The assassin's dance continued. Strikes never fully committed, always a test.
They darted across the arena in silence, breath measured, movements sharp. Their fight was not about reckless blows but layers of deception. Every attack was a lure, every defense was a trap.
Vincent abruptly changed pace. He vanished into the side shadows of the arena, moving so lightly his boots hardly stirred dust.
Elior stilled, his daggers loose in his hands, waiting. He knew chasing carelessly meant death.
A whisper of fabric behind him. Elior pivoted instantly, blades crossing.
Sparks scattered as Vincent's sword slammed against his guard. The noble had tried for his back, but Elior's reflex caught it.
Still, the force pushed him off balance, sliding across the dirt.
Vincent's eyes glimmered with cruel delight. "You read me well. Better than I expected. But I've ended dozens like you. Precision always wins over desperation."
Elior steadied himself, chest rising and falling. His face betrayed nothing. He adjusted his grip on the daggers, angling them like fangs ready to strike.
Another rush.
Vincent's blade cut fast and close, elegant arcs meant to corner, not kill immediately.
Elior ducked low, countering with thrusts aimed at the pressure points of Vincent's arms.

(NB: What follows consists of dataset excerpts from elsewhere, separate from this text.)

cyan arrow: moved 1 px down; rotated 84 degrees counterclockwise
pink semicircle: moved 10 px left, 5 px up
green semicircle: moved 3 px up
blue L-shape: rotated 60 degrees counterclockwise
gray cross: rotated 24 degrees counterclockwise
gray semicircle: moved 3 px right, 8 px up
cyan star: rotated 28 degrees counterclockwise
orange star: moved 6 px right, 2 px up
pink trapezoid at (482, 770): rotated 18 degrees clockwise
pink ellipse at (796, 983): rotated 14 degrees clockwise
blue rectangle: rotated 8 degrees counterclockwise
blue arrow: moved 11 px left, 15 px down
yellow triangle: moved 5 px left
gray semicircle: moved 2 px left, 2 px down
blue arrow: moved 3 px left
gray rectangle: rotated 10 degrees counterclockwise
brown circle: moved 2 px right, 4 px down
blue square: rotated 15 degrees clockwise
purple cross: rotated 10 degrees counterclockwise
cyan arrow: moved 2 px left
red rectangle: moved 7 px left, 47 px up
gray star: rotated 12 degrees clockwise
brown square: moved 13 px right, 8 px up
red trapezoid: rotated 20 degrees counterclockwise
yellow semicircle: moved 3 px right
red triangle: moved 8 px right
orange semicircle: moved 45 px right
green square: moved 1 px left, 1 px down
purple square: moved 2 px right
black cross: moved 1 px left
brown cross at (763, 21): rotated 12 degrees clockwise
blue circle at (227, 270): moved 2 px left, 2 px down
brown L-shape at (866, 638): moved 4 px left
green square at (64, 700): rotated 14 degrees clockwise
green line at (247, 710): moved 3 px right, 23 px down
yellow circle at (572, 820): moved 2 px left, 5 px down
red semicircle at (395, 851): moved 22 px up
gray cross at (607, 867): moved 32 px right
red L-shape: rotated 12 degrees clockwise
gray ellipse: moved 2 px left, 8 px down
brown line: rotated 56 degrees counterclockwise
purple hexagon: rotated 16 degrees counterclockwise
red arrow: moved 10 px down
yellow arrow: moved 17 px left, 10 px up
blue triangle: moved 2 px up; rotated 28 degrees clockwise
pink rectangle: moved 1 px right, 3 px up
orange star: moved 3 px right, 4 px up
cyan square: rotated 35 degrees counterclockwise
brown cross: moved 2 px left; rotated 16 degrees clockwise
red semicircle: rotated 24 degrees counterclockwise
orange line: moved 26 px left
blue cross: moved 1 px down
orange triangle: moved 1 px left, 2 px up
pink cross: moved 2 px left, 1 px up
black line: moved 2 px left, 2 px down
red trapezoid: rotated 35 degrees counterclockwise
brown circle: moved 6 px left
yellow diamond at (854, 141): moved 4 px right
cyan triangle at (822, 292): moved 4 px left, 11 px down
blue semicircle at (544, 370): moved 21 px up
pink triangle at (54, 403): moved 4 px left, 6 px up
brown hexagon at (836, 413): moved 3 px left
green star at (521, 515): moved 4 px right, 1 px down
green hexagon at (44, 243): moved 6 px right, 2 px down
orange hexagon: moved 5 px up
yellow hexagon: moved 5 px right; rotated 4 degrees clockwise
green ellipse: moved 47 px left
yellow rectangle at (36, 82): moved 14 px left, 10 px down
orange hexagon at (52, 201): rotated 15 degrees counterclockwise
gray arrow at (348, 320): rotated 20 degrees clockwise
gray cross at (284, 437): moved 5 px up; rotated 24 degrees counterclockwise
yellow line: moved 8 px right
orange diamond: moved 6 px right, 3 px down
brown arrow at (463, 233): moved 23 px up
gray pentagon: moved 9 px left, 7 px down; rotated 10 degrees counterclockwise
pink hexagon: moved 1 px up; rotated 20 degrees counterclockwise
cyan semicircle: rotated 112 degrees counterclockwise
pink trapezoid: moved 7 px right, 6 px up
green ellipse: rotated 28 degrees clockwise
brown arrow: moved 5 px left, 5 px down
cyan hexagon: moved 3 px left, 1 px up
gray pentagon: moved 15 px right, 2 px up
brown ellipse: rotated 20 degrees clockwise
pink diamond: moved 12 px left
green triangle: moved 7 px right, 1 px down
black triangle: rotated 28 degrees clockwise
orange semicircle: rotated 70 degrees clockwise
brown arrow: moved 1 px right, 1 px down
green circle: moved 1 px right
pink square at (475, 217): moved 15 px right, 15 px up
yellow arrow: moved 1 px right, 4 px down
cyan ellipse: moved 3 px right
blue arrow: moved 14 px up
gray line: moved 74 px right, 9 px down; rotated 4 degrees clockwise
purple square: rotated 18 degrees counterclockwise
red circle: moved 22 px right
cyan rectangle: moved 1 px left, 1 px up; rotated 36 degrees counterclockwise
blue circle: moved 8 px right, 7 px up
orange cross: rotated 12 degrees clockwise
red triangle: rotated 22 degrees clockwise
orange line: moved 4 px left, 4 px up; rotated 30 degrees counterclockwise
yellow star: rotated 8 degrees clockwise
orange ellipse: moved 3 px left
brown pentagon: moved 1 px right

Again, Vincent deflected, but he had to step back. For a moment his jacket sleeve tore, a shallow cut showing through.
Vincent glanced at the mark and chuckled. "Not bad. You bit me. Still, you'll need more than scratches."
Elior simply held his head, his silence saying more than words. He wasn't here to chatter. He was measuring. Waiting.
The air between them grew heavier. Every motion was calculation, every strike a coin toss between life and death.
They were predators, both aware one mistake would end it. The crowd's cheers blurred into nothing.